1 - INTRODUÇÃO

 

Em diversas passagens do Código Penal Brasileiro, o legislador optou em sua atividade legiferante em utilizar várias hipóteses para aumentar a pena do indivíduo transgressor da norma jurídica, em especial destaco o concurso de pessoas e o emprego de arma no deslinde da empreitada criminosa. Entretanto, deixou de observar que assim procedendo estaria ferindo um princípio basilar do Direito Penal, o famigerado bis in idem.

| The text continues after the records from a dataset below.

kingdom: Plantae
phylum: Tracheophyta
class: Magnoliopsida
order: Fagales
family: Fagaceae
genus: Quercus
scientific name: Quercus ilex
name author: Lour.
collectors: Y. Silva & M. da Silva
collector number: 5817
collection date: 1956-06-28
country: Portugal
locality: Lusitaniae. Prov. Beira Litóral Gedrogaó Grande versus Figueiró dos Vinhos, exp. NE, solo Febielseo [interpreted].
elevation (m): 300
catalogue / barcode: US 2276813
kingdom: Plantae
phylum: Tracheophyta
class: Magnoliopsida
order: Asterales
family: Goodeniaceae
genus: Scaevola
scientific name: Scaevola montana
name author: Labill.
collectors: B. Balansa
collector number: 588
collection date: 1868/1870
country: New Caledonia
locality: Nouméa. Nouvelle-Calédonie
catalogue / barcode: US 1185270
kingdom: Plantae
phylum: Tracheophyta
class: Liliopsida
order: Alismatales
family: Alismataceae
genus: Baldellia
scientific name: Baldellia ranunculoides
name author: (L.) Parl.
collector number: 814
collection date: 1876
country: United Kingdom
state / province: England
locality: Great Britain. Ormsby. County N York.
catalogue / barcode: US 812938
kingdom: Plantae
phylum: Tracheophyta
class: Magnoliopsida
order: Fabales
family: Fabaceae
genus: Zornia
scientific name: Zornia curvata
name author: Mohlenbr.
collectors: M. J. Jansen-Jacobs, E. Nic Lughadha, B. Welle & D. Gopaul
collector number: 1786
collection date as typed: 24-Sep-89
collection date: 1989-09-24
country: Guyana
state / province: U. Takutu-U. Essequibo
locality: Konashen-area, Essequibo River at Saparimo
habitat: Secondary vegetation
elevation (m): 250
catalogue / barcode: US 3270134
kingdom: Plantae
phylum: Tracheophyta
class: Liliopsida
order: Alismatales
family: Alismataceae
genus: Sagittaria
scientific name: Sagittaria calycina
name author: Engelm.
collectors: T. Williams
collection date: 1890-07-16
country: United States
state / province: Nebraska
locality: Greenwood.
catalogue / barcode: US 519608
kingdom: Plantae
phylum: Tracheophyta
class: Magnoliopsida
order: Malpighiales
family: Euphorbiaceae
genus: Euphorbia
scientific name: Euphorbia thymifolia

Logo, como o operador jurídico deverá proceder quando depara-se com uma situação análoga em que os tipos penais incriminadores trazem em seu bojo elementares que poderão ser apreciadas duas ou mais vezes. Cabe, então, à Doutrina e à Jurisprudência resolver tal problemática tão corriqueira nas atividades ligadas ao estatuto repressivo.

Inicialmente, convém esclarecermos o que vem a ser o bis in idem, que segundo o magistério do professor Guilherme de Souza Nucci seria o preceito que ninguém deverá ser processado e julgado duas vezes pelo mesmo fato.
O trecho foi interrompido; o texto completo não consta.